— Data —
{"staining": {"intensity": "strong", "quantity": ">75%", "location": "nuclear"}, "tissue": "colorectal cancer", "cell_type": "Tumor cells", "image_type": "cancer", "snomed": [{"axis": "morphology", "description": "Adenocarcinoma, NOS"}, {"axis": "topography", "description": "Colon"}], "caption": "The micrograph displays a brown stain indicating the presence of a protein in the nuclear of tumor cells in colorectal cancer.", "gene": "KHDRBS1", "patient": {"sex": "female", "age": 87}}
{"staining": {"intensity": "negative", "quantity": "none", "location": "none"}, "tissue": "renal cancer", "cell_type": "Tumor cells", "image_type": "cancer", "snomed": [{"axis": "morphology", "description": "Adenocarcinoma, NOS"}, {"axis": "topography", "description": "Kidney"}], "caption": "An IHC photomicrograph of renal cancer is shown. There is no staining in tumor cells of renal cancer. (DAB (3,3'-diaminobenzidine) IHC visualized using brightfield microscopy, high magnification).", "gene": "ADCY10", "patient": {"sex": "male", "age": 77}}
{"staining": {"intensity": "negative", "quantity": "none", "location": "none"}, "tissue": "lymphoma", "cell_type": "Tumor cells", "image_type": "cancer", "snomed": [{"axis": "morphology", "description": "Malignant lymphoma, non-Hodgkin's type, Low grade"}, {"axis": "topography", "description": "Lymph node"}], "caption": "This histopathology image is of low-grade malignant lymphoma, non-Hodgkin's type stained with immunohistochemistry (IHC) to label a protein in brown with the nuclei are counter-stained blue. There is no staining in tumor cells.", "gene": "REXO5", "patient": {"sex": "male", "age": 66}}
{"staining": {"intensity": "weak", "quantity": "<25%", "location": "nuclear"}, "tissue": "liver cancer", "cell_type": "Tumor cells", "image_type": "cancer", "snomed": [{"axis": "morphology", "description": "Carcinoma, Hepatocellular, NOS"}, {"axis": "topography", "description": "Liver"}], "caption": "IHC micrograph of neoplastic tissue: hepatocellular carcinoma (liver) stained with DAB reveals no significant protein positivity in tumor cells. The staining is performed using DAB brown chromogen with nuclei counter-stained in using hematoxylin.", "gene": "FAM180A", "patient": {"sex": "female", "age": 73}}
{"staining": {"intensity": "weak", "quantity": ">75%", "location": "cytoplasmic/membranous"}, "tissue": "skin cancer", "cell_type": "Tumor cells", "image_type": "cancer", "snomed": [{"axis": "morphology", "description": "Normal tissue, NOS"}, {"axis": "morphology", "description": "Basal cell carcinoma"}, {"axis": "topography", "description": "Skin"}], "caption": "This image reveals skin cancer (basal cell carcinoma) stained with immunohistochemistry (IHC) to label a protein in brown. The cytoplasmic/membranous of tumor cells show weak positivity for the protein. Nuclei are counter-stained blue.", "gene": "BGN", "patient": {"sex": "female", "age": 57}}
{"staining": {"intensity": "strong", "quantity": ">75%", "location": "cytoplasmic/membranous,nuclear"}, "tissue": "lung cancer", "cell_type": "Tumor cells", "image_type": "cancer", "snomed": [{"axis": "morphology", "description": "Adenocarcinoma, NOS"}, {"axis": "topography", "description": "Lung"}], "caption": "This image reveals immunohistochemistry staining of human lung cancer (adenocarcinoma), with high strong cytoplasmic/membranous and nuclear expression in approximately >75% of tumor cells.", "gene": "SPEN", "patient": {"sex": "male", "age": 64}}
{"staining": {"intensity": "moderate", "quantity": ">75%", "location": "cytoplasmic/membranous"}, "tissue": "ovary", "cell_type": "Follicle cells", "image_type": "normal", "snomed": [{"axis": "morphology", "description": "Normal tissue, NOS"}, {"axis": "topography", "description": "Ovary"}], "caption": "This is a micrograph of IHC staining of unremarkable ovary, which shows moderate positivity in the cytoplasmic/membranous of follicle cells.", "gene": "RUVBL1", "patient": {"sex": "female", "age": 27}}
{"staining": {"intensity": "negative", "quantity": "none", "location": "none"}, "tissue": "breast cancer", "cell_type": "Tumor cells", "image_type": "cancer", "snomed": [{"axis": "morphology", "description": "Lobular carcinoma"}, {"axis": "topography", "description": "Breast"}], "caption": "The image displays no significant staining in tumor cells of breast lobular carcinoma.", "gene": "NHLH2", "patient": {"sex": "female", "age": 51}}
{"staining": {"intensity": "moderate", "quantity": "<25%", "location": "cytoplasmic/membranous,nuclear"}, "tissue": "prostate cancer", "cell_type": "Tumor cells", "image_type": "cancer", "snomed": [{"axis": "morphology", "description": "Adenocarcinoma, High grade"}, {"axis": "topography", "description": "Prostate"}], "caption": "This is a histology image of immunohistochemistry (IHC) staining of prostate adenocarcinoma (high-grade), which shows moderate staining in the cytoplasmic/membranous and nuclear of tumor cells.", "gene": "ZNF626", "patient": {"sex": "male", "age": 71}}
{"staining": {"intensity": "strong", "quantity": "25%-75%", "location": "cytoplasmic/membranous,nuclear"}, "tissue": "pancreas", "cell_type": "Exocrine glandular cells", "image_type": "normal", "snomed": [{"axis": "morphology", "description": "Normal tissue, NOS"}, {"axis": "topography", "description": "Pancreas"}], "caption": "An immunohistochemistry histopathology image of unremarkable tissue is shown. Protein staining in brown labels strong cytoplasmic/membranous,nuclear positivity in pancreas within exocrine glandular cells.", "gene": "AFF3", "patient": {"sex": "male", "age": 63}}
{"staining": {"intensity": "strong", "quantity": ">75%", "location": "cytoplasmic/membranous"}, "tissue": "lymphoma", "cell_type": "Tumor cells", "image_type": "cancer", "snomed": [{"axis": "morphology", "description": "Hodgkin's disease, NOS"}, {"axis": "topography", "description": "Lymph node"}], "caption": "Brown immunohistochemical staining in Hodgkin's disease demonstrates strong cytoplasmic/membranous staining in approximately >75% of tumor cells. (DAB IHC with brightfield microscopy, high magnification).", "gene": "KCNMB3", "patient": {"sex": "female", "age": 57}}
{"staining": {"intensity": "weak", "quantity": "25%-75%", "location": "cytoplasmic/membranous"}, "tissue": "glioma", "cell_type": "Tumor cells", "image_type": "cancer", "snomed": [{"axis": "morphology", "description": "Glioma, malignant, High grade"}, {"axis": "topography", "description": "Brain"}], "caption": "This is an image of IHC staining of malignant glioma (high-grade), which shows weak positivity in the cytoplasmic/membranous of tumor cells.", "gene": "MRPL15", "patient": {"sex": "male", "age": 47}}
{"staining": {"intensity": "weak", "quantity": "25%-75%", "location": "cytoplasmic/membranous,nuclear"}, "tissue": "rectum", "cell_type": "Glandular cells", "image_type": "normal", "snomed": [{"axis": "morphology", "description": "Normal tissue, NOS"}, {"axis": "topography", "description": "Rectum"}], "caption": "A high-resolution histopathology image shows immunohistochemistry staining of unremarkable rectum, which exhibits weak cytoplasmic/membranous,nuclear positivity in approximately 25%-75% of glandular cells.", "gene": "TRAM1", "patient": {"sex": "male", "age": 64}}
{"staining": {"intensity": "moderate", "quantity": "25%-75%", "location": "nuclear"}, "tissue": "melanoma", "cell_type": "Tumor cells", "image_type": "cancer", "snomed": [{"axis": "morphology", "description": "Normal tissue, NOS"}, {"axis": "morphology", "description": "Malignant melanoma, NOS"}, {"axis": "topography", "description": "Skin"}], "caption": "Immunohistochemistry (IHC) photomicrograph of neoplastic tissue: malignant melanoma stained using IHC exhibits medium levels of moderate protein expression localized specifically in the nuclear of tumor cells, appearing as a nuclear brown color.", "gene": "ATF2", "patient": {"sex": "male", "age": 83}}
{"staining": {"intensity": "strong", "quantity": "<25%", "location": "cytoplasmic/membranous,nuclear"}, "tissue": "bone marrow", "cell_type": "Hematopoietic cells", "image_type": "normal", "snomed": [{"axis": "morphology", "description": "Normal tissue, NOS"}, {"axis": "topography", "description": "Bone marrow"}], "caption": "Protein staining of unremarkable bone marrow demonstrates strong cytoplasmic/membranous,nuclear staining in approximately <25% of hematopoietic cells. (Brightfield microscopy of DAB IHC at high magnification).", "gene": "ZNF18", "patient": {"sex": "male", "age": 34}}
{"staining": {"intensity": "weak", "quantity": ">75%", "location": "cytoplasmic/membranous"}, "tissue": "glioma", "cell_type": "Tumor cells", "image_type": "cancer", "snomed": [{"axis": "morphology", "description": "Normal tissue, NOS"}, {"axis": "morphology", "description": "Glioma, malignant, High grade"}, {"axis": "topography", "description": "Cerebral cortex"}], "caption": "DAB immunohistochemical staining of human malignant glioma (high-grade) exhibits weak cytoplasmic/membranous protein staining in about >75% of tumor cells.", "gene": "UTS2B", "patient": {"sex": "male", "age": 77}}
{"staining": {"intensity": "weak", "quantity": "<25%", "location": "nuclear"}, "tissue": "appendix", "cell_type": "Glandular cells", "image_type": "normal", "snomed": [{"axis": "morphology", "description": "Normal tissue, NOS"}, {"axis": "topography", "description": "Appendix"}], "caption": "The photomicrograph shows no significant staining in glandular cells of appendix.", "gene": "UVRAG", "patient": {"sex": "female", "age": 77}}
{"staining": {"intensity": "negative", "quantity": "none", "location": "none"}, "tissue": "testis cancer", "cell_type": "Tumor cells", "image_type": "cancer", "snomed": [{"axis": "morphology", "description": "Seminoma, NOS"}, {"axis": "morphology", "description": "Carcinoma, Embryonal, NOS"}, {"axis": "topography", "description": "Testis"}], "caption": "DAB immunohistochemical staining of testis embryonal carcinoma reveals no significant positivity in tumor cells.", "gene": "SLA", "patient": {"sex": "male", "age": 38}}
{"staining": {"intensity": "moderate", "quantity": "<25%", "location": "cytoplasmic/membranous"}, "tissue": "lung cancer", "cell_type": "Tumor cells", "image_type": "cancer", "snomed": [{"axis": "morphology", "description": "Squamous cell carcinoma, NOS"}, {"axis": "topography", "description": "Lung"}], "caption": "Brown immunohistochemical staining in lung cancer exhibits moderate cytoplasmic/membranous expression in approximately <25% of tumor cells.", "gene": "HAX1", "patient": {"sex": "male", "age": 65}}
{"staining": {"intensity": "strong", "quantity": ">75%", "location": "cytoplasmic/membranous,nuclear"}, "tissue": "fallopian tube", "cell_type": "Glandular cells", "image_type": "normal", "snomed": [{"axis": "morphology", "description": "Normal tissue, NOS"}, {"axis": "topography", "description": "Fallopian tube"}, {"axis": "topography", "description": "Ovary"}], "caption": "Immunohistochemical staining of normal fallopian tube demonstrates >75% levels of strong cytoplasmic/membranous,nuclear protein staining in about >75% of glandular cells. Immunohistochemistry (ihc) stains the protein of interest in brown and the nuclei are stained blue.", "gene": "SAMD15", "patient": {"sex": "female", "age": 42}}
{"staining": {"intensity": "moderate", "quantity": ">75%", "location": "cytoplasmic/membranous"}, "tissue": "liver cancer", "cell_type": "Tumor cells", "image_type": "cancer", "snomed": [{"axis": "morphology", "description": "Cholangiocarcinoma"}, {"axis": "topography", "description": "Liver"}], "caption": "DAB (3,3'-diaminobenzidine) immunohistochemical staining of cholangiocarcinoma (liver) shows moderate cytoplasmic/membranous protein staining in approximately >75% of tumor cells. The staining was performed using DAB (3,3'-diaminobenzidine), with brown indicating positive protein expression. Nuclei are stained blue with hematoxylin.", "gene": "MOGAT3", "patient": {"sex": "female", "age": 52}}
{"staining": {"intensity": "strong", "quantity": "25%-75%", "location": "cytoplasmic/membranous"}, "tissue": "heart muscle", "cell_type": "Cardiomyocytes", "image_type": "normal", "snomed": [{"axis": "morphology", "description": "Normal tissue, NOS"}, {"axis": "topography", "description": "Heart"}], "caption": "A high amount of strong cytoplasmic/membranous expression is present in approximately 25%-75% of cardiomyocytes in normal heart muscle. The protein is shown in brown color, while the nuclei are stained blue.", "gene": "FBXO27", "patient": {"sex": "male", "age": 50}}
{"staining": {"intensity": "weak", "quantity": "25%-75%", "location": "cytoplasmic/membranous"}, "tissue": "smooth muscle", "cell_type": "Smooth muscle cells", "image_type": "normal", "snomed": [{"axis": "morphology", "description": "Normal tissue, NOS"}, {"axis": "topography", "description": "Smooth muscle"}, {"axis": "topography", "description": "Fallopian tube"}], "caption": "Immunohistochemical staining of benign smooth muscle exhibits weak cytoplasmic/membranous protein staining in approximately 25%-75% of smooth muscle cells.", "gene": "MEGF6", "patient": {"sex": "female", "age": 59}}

— Aim of the exercise —
Return each line of the listing that holds the string "displays".

— Task output —
{"staining": {"intensity": "strong", "quantity": ">75%", "location": "nuclear"}, "tissue": "colorectal cancer", "cell_type": "Tumor cells", "image_type": "cancer", "snomed": [{"axis": "morphology", "description": "Adenocarcinoma, NOS"}, {"axis": "topography", "description": "Colon"}], "caption": "The micrograph displays a brown stain indicating the presence of a protein in the nuclear of tumor cells in colorectal cancer.", "gene": "KHDRBS1", "patient": {"sex": "female", "age": 87}}
{"staining": {"intensity": "negative", "quantity": "none", "location": "none"}, "tissue": "breast cancer", "cell_type": "Tumor cells", "image_type": "cancer", "snomed": [{"axis": "morphology", "description": "Lobular carcinoma"}, {"axis": "topography", "description": "Breast"}], "caption": "The image displays no significant staining in tumor cells of breast lobular carcinoma.", "gene": "NHLH2", "patient": {"sex": "female", "age": 51}}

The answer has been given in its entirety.